Chain-of-Thought Reasoning Without Prompting
In enhancing the reasoning capabilities of large language models (LLMs), prior research primarily focuses on specific prompting techniques such as few-shot or zero-shot chain-of-thought (CoT) prompting. These methods, while effective, often involve manually intensive prompt engineering. Our study takes a novel approach by asking: Can LLMs reason effectively without prompting? Our findings reveal that, intriguingly, CoT reasoning paths can be elicited from pre-trained LLMs by simply altering the decoding process. Rather than conventional greedy decoding, we investigate the top-𝑘 alternative tokens, uncovering that CoT paths are frequently inherent in these sequences. This approach not only bypasses the confounders of prompting but also allows us to assess the LLMs’ intrinsic reasoning abilities. Moreover, we observe that the presence of a CoT in the decoding path correlates with a higher confidence in the model’s decoded answer. This confidence metric effectively differentiates between CoT and non-CoT paths. Extensive empirical studies on various reasoning benchmarks show that the proposed CoT-decoding substantially outperforms the standard greedy decoding.
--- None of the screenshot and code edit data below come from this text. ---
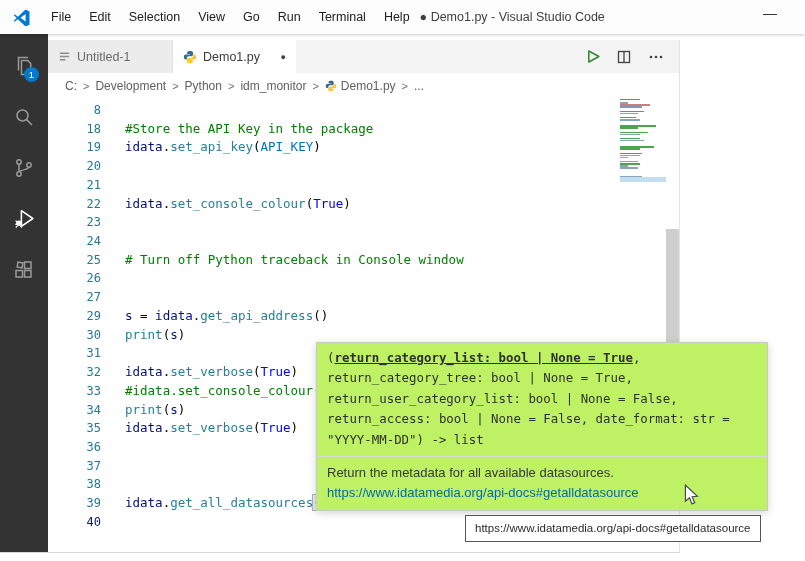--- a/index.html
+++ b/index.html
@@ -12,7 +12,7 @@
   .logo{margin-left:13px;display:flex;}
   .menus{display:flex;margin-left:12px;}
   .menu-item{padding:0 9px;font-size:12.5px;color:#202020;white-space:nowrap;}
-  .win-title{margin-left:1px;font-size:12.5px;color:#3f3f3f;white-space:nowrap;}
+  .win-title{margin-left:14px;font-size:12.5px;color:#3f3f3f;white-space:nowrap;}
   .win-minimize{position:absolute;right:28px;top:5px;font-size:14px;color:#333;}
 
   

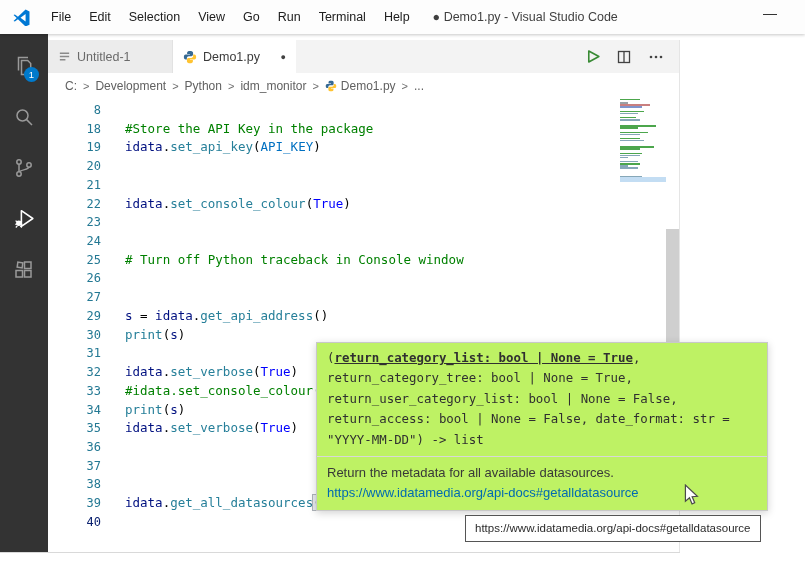--- a/index.html
+++ b/index.html
@@ -24,7 +24,7 @@
             color:#fff;font-size:9.5px;display:flex;align-items:center;justify-content:center;}
 
   
-  .tabbar{position:absolute;left:48px;top:40px;width:631px;height:33px;background:#f3f3f3;display:flex;z-index:4;}
+  .tabbar{position:absolute;left:48px;top:40px;width:631px;height:33px;background:#f3f3f3;display:flex;z-index:4;gap:12px;}
   .tab{height:33px;display:flex;align-items:center;padding:0 10px;font-size:12.5px;box-sizing:border-box;}
   .tab.inactive{background:#ececec;color:#6a6a6a;width:125px;border-right:1px solid #e2e2e2;}
   .tab.active{background:#ffffff;color:#3b3b3b;width:123px;}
In this work, we aim to elicit the reasoning ability of LLMs by exploring a different perspective and ask: Can LLMs reason effectively without prompting? And to what extent can they reason? We find that, perhaps surprisingly, there exists a task-agnostic way to elicit CoT reasoning from pre-trained LLMs by simply altering the decoding procedure. Figure 1 illustrates our new decoding approach: given a reasoning question, the LLM generates a wrong answer via the standard greedy decoding path, yet alternative top-𝑘 token inspection unveiled inherent CoT paths (e.g., decoding paths 2 and 4), which accurately resolved the query. This decoding modification bypasses CoT prompting and is entirely unsupervised without the need for model tuning.
In more details, we formulate the input using the standard question-answer (QA) format: “Q: [question]\nA:".1 While most existing work suggest that LLMs falter in such direct-QA scenarios on reasoning (Cobbe et al., 2021a; Kojima et al., 2022; Nye et al., 2021; Wei et al., 2022), our findings reveal a nuanced picture. We observe that LLMs indeed struggle with reasoning when relying solely on greedily decoded paths. However, when we consider alternative paths among the top-𝑘 tokens, CoT reasoning patterns emerge naturally within the decoding trajectories of LLMs. In addition, we have observed an interesting pattern: the model demonstrates increased confidence in the final answer when a CoT reasoning path is present in the decoding process. As illustrated in Figure 1, this is evident where paths 2 and 4 show heightened certainty in arriving at the correct answer “8”, contrasting sharply with the high uncertainty in paths that lead to the incorrect “5”. Leveraging this phenomenon, we develop a method to sift through the top-𝑘 decoding paths, which we refer to as CoT-decoding, thereby isolating the most reliable paths for model output.
Our contributions are summarized as follows:
• Our study reveals that pre-trained language models inherently possess reasoning capabilities, as evidenced by their generation of CoT reasoning paths when examining alternative top tokens during decoding, rather than relying on greedy decoding. This finding contrasts with prior research focused on improved prompting for reasoning, highlighting that a mere change in decoding strategy can effectively elicit model reasoning.
• We find that the language model’s confidence in its final answers increases when a CoT is present in its decoding path. Leveraging this increased confidence, we propose CoT-decoding to select more reliable decoding paths, demonstrating significant improvements over greedy decoding across various reasoning benchmarks.